In May, FTI sent footage with a complaint of animal cruelty to the Department of Agriculture, Fisheries and Forestry, which forwarded it to GMC. A few days later, FTI sent the footage to Channel Seven, which then ran a story about the footage content (but did not republish the footage). FTI then posted the footage on the internet, with a media release and related commentary.
GMC obtained an order restraining FTI from publishing the footage, which was then removed from the internet.
The business then amended its originating application for orders to restrain FTI from publishing any video, to assign copyright to GMC, and for FTI to pay damages.
It argued the footage was obtained by trespassing; that the sharing of the footage breached Australian Consumer Law and was effected by malice; and that GMC should have copyright to the footage.
FTI argued relief was not available to GMC to protect it from the consequences of its own conduct, and such relief would “impermissibly burden the right that is impliedly conferred upon it by the Constitution to communicate freely about matters of politics or government”.
In his 69-page decision, Justice Snaden pointed to GMC’s adherence to Australian Standards, including the use of on-plant veterinarians who conducted periodic animal welfare audits and weekly meetings with abattoir management to discuss any animal welfare issues.
He also pointed to the trespassers taking no biosecurity precautions, and that their 100 hours of footage had been condensed into 14 minutes.
“Numerically, GMC was at pains to underline that the 14-minute footage depicted somewhere in the vicinity of 60 animals of the nearly 53,000 that it slaughtered over the period that FTI’s cameras were installed at the Eurobin premises,” he said.
“Even taking FTI’s claims at their highest, GMC maintains that it could not fairly be said on those numbers to operate indifferently to matters of animal welfare, nor with condoned or systematic animal cruelty.
“The evidence paints a reasonably clear picture. GMC is a sizeable, professional and reputable undertaking, which, at the very least, strives to operate in accordance with what the law expects…
“Any suggestion that it condones or is indifferent to animal suffering is or would be false, as would be the more serious suggestion that it is systematically cruel to the animals that it slaughters.”
Justice Snaden found injurious falsehood had not been proven by GMC, nor that the publications were effected by malice. He also found the copyright in the footage was not subject to a constructive trust.
He said a consideration in assessing general damages in this case was that the abattoir was well secured to protect the property and its operations.
Other considerations were that the trespasses “represented serious and determined invasions, which were repeated and regular, conducted late at night over several months”, subjected the facility to “potentially very serious biosecurity risks”, and involved deliberate damage.

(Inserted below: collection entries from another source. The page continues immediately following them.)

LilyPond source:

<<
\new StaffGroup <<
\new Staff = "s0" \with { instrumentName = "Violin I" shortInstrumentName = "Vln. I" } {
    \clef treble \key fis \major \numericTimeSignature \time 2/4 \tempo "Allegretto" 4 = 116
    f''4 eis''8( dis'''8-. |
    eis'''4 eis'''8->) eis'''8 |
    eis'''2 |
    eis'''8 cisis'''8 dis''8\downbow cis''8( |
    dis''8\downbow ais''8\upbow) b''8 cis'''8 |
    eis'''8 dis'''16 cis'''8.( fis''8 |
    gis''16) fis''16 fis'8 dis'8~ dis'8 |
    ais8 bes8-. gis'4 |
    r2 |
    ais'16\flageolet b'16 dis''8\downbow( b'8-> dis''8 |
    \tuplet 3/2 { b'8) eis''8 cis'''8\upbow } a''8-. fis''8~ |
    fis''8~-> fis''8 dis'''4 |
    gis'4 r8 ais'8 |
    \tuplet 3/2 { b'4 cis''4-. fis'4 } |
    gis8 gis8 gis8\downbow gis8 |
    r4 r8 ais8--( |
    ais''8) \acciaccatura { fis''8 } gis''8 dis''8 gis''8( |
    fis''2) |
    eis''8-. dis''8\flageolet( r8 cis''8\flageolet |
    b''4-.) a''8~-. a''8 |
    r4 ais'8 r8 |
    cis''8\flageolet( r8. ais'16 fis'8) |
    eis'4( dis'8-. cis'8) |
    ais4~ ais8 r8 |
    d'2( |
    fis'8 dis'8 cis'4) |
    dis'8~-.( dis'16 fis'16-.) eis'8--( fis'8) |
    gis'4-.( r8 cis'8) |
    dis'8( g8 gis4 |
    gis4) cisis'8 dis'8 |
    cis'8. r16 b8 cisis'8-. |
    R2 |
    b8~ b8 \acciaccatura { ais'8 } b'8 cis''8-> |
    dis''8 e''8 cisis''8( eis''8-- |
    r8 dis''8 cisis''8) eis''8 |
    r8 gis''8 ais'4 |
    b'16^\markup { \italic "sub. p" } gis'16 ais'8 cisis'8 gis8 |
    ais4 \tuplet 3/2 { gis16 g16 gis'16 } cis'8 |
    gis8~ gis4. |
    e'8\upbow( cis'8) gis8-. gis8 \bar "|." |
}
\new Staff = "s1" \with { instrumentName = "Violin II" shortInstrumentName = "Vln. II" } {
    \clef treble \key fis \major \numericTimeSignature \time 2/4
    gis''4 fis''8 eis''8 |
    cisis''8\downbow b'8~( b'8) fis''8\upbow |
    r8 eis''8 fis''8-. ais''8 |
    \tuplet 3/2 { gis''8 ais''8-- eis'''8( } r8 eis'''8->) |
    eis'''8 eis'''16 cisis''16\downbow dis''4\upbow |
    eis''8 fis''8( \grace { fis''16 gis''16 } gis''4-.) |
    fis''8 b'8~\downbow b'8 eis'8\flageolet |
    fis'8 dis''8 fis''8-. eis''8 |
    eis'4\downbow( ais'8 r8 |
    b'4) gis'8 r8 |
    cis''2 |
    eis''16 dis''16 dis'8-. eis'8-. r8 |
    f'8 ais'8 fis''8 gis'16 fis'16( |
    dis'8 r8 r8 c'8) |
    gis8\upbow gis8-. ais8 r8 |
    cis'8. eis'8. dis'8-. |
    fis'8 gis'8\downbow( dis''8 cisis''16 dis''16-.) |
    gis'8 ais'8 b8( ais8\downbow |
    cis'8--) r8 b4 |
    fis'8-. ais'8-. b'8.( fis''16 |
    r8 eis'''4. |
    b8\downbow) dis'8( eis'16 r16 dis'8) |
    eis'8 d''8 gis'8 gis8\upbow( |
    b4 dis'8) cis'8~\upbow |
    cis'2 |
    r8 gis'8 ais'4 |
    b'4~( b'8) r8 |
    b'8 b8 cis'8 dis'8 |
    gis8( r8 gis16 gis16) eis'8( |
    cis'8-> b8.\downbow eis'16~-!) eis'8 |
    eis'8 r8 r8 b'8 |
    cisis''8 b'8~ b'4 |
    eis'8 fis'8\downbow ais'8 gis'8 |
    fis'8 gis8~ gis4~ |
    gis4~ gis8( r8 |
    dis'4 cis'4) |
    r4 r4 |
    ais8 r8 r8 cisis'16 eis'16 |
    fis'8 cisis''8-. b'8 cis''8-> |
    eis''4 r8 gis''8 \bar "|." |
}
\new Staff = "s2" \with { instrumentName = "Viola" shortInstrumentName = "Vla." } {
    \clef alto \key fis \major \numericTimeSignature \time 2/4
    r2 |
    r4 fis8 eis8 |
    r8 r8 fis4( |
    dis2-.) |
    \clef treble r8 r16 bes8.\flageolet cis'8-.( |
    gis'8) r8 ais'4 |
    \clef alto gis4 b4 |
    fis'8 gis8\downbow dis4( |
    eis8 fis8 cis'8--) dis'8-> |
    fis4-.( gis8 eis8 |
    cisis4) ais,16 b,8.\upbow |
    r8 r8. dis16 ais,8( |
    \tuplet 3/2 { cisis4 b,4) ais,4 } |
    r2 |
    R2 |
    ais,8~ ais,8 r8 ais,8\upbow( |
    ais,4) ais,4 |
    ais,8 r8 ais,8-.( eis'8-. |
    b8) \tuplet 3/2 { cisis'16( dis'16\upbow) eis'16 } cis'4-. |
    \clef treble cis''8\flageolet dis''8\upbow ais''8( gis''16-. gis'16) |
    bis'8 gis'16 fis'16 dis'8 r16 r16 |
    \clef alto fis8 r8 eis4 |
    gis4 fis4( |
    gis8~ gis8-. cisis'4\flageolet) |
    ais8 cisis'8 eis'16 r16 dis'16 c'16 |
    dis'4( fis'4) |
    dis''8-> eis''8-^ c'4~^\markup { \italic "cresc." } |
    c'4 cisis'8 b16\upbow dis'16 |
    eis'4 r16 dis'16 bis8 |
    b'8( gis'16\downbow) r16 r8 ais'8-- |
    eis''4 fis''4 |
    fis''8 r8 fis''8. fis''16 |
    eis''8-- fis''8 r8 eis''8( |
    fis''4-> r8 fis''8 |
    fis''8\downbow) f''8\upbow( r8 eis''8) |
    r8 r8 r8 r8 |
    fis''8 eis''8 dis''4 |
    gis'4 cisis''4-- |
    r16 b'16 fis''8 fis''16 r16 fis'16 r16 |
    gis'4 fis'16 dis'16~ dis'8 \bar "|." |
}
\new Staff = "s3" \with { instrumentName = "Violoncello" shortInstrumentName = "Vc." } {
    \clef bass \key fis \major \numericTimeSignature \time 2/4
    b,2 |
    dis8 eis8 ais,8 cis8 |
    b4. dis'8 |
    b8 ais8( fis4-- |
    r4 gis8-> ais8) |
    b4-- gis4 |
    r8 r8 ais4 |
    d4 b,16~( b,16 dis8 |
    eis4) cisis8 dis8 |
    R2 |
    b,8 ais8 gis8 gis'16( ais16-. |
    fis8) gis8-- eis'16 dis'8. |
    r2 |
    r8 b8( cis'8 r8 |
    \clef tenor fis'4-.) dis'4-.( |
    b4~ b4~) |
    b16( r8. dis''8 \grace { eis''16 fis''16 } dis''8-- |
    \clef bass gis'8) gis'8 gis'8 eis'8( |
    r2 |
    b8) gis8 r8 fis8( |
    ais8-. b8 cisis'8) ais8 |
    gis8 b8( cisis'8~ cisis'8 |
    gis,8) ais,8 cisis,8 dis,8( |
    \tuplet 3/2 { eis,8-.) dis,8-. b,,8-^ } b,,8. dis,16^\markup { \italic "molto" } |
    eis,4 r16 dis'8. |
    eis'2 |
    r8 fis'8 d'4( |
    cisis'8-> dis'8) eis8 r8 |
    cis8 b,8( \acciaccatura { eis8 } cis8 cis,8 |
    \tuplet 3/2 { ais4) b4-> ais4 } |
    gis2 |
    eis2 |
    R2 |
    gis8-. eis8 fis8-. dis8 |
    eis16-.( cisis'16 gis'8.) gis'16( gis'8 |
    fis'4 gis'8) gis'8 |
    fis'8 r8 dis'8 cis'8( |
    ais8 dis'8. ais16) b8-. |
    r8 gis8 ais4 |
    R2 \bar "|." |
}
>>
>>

“FTI appears to have reckoned that the movement that it champions excuses it from a basic custom observed throughout the civilised world; that the virtue of its purpose and the ‘investigations’ that it considers that that purpose demands somehow licence the deliberate, persistent, repeated and unrepentant invasion of the rights of others,” he said.
“Of that notion it must unambiguously be disabused.”
Justice Snaden said the evidence was clear that GMC was “but one in a long line of victims of FTI’s tortious conduct”.
“Other businesses have had – and yet others will very likely have – their premises invaded, presumably (as here) in the dead of night by masked vigilantes,” he said.
“They may have (or have had) holes drilled into buildings to accommodate hidden recording equipment, their operations exposed to potentially catastrophic biohazards and their staff unknowingly subjected to covert surveillance – not by accountable public servants acting with legitimate authority but by fanatical strangers who want them to lose their jobs.
“The general damages that I will impose will not come remotely close to what the court should hope to achieve by way of deterrence of conduct that is very plainly obnoxious to public conscience.
“I accept that an award of exemplary damages is necessary in this matter to give FTI pause to consider whether it should prefer lawful means of persuasion over those that it employed against GMC.
“It may well be that that is beyond what the court can realistically hope to achieve; but it is, nonetheless, an aspiration that should inform the relief that should be granted.”